Левин благодарит и выходит из церкви. Народ не расходится. Пчелиным роем он волнуется и жужжит около церкви, у паперти, у ворот, За оградой. Яркие цвета одежды, особенно на женщинах, раскрасневшиеся лица, головы, убранные цветами, шеи, унизанные монистами, косы с развевающимися яркими «стричками» — все это напоминает Левину Киев, лавру, приезд царевича, берег Днепра... Черная головка с цветами... голос, звук которого годы не убивают, страдания не вытравляют из нервов, из сердца... этот дорогой голос — его не слышно... И вместо него — звуки проклятой песни:
Левин, вспомнив о приглашении митрополита и безнадежно опустив голову, побрел домой.
Целых три дня не решался он воспользоваться приглашением. Чем мог помочь его горю митрополит? Разве он в силах возвращать миру людей, которые заживо похоронены? Да и понятен ли будет для него тот мрачный мир, в котором блуждает теперь душа Левина?
Но, как бы то ни было, через три дня он пошел к Яворскому. Митрополит встретил его ласково, благословил не столько рукою, сколько добрым выражением глаз, глубоко заглянувших в душу Левина... Исповедальней казалась ему полутемная, с глядевшею в окна зеленью комната, в которой принял его старый архиерей, только это была не та исповедальня, где каются в грехах. Левин не чувствовал над собой тяжести грехов, над ним тяготело что-то иное, ему самому неведомое. Одно, что отчетливо и остро сверлило его память, — это чувство утраты чего-то дорогого, незаменимого, невытравливаемого из души.
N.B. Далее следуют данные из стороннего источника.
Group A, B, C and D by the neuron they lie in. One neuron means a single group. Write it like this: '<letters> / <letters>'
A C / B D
Митрополит был один. На столе лежали крест и евангелие. На маленьком окошке, нижняя шибка которого была поднята, скакал воробей, смело поклевывая крошки, брошенные ему рукою старого архиерея. В комнатке пахло «любистком», зеленью которого был обвит крест.
— Горе есть у тебя на душе, сын мой, — почти с первых слов заметил митрополит.
— Болен я и душою, и телом, преосвященнейший владыко, — отвечал Левин.
— Несть болезни, ея жебы не уврачевал Господь, — заметил митрополит и кротко улыбнулся.